9. For open PRs whose gates are clear, suggest follow-ups only as questions: remove blocking
labels such as do-not-merge, blocked, or needs-dependency; convert draft PRs to ready;
update stale deploy/dependency warnings in the body; or merge only when not draft, not
blocked, approved, and CI is green. Check merge readiness with gh pr view <num> --repo
<repo> --json reviewDecision,statusCheckRollup,mergeable only when a merge question would
otherwise be relevant.
Safety:
- Do not take write actions.
- Do not remove labels, edit PR bodies, mark PRs ready, merge PRs, push commits, send Slack
messages, or open issues.
- Keep all follow-ups as numbered questions for the user to approve later.
Finish with this concise report:
## Shipping Status - <date>
### Releases in <window>
- <repo>: <tag1>, <tag2> or none
### Your work in these releases
- List shipped commits/PRs, or say nothing authored by the user shipped in the window.
### Recent merged work and first release
| Repo | PR | First release | Shipped on |
|---|---|---|---|
### Dependency status for open PRs
| PR | Depends on | Gate status |
|---|---|---|
### Suggested follow-ups
1. <question>
If no releases happened in the window and no open-PR gates changed, return exactly:
No releases in window; no open-PR gates changed.
Use this when
Use this when you ship through pull requests across one or more repos and you want a daily, read-only answer to two questions, without hand-checking compare views: did my work actually land in a release, and are the PRs I’m blocked on finally clear?
How to run it
Point it at your repos through SHIPPING_STATUS_REPOS (or name them in the prompt) with the GitHub CLI authenticated; it reads your AGENTS.md first for shipping context.

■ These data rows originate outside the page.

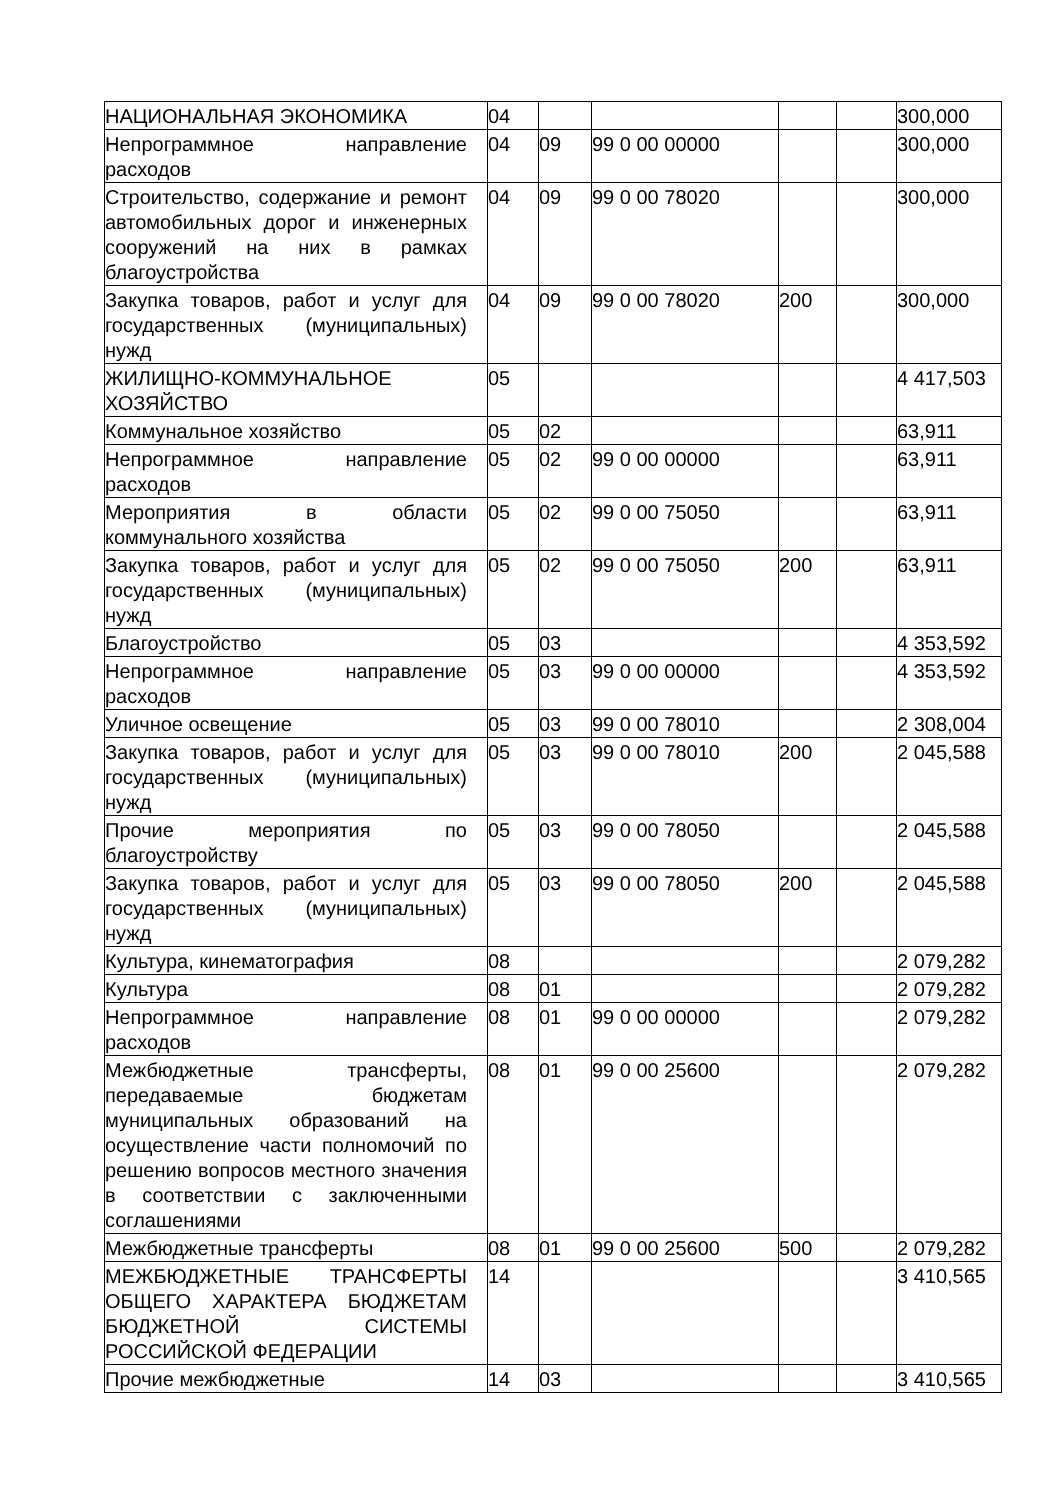| НАЦИОНАЛЬНАЯ ЭКОНОМИКА | 04 | | | | | 300,000 |
| Непрограммное направление расходов | 04 | 09 | 99 0 00 00000 | | | 300,000 |
| Строительство, содержание и ремонт автомобильных дорог и инженерных сооружений на них в рамках благоустройства | 04 | 09 | 99 0 00 78020 | | | 300,000 |
| Закупка товаров, работ и услуг для государственных (муниципальных) нужд | 04 | 09 | 99 0 00 78020 | 200 | | 300,000 |
| ЖИЛИЩНО-КОММУНАЛЬНОЕ ХОЗЯЙСТВО | 05 | | | | | 4 417,503 |
| Коммунальное хозяйство | 05 | 02 | | | | 63,911 |
| Непрограммное направление расходов | 05 | 02 | 99 0 00 00000 | | | 63,911 |
| Мероприятия в области коммунального хозяйства | 05 | 02 | 99 0 00 75050 | | | 63,911 |
| Закупка товаров, работ и услуг для государственных (муниципальных) нужд | 05 | 02 | 99 0 00 75050 | 200 | | 63,911 |
| Благоустройство | 05 | 03 | | | | 4 353,592 |
| Непрограммное направление расходов | 05 | 03 | 99 0 00 00000 | | | 4 353,592 |
| Уличное освещение | 05 | 03 | 99 0 00 78010 | | | 2 308,004 |
| Закупка товаров, работ и услуг для государственных (муниципальных) нужд | 05 | 03 | 99 0 00 78010 | 200 | | 2 045,588 |
| Прочие мероприятия по благоустройству | 05 | 03 | 99 0 00 78050 | | | 2 045,588 |
| Закупка товаров, работ и услуг для государственных (муниципальных) нужд | 05 | 03 | 99 0 00 78050 | 200 | | 2 045,588 |
| Культура, кинематография | 08 | | | | | 2 079,282 |
| Культура | 08 | 01 | | | | 2 079,282 |
| Непрограммное направление расходов | 08 | 01 | 99 0 00 00000 | | | 2 079,282 |
| Межбюджетные трансферты, передаваемые бюджетам муниципальных образований на осуществление части полномочий по решению вопросов местного значения в соответствии с заключенными соглашениями | 08 | 01 | 99 0 00 25600 | | | 2 079,282 |
| Межбюджетные трансферты | 08 | 01 | 99 0 00 25600 | 500 | | 2 079,282 |
| МЕЖБЮДЖЕТНЫЕ ТРАНСФЕРТЫ ОБЩЕГО ХАРАКТЕРА БЮДЖЕТАМ БЮДЖЕТНОЙ СИСТЕМЫ РОССИЙСКОЙ ФЕДЕРАЦИИ | 14 | | | | | 3 410,565 |
| Прочие межбюджетные | 14 | 03 | | | | 3 410,565 |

Over a rolling 24-hour window it lists new releases, walks each of your merged PRs to the first release that actually contains it, and parses your open PRs for deploy gates and dependency blockers.
It resolves those gates against live PR and release state, and where one is now clear it raises the follow-up as a numbered question. It never merges, relabels, or messages.
Give it a morning cadence so the Shipping Status report is waiting when you sit down.
Why it works
Checking commit containment instead of release timestamps tells you what truly shipped, not just what was tagged around the same time. And keeping every suggested action as a question makes it a safe daily heartbeat: it reconstructs scattered release and PR state without ever touching it.